Simulation (synthetic traffic)¶

yutha-ops sim runs a candidate constitution against scripted agent behaviour in a self-contained sandbox — no live agents, no network, no production data. It lets you confirm a new rule actually catches what you want it to catch, before you turn the rule on.

Think of it as a unit test for your rule set: write a small YAML scenario describing who's sending what to whom, point sim at the candidate rule files, and watch the receipts that come out.

This is the right preview to reach for when the behaviour you want to catch isn't yet in your live traffic. The other three preview tools — shadow mode, replay, and diff — all evaluate against actual traffic, past or present. Simulation evaluates against traffic you script directly.

When to simulate¶

Three workflows make simulation worth the setup:

Pre-promote dry-run.

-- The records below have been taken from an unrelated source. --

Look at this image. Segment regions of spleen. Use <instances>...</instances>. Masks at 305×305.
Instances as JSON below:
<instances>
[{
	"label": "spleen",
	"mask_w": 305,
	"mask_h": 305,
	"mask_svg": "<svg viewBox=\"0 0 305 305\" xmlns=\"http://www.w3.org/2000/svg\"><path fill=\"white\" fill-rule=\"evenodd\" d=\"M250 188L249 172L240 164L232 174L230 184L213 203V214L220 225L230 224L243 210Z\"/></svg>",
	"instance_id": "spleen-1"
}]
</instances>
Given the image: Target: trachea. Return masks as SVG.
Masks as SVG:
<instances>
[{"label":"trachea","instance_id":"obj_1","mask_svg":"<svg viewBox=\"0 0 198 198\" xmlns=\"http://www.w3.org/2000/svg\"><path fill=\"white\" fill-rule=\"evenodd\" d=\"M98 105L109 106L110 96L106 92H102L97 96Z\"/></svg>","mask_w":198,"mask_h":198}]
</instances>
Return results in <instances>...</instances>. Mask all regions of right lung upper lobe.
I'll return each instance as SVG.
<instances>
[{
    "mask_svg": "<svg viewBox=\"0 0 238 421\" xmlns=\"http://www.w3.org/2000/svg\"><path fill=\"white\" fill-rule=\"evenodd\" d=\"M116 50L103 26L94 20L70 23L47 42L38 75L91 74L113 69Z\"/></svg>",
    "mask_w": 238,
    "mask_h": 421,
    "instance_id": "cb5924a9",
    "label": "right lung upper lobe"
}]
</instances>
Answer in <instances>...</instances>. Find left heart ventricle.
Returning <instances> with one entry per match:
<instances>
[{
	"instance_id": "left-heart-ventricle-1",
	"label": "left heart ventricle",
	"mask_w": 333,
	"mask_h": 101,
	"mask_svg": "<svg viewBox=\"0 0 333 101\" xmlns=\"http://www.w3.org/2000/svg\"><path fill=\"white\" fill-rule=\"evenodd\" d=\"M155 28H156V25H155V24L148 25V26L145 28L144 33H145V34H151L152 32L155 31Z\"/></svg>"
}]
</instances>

You've tightened a refund cap from $50 to $10. Before activating the new rule, run a scenario with a refund attacker that probes at $5, $20, $80, $320, $1280. Confirm the new $10 threshold catches the third probe and triggers the four-stage enforcement chain. If the chain doesn't fire, the rule isn't doing what you thought.
Constitution regression test. A pull request modifies a Cedar policy. A CI step runs the same scenario against main and against the PR branch, compares the receipt counts. The PR fails review if the canonical refund-attacker stops getting denied — the new policy quietly loosened a rule.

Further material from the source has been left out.